Nextgen solution: machine learning

In securing autonomous vehicles, context will be critical in managing the chaos. Fortunately, vast amounts of data are generated from the smart connectivity that can provide the contextual clues we need to identify and ameliorate threats. But only if we have tools capable of teasing them out. 

This is precisely the kind of processing that machine learning (ML) excels in. By acquiring a broad understanding of the activity surrounding the assets under their control, ML-driven solutions make it possible for analysts to discern the relationship between events widely dispersed in time and across disparate hosts, users and networks. Properly applied, ML can provide the context we need to reduce the risks of a breach while significantly increasing the ‘cost of attack’.

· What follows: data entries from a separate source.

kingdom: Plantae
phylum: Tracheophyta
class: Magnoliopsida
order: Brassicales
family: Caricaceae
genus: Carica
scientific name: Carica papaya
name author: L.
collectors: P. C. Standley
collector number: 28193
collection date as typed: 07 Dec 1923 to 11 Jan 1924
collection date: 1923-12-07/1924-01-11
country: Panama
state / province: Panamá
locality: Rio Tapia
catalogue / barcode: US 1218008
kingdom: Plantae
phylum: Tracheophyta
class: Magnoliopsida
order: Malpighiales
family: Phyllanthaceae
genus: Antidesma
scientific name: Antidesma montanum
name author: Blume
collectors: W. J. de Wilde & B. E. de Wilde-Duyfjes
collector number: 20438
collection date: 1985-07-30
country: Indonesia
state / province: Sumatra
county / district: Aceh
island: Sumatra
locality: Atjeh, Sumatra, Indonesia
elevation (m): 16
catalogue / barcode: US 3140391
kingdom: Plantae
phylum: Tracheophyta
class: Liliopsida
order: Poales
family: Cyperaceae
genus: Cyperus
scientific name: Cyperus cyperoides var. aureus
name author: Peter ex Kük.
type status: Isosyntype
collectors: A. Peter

The level of dependency we have on the vehicles and the amount of time we spend moving around in them has created a potential market for new ideas and innovative solutions, such as autonomous driving. The application of ML to enhance security and safety outcomes offers us a chance to protect and improve our future. 

It is imperative that professionals across the mobility sector have an understanding of ML beyond buzzwords, its capabilities and limitations, and what an appropriate secure smart vehicle solution looks like.

The future of automated, on-demand mobility looks promising as trials continue and improvements are made. While enhancing the ever-more complex IoT infrastructure that is the backbone of the autonomous vehicle revolution, fundamental security measures must be kept in focus simultaneously.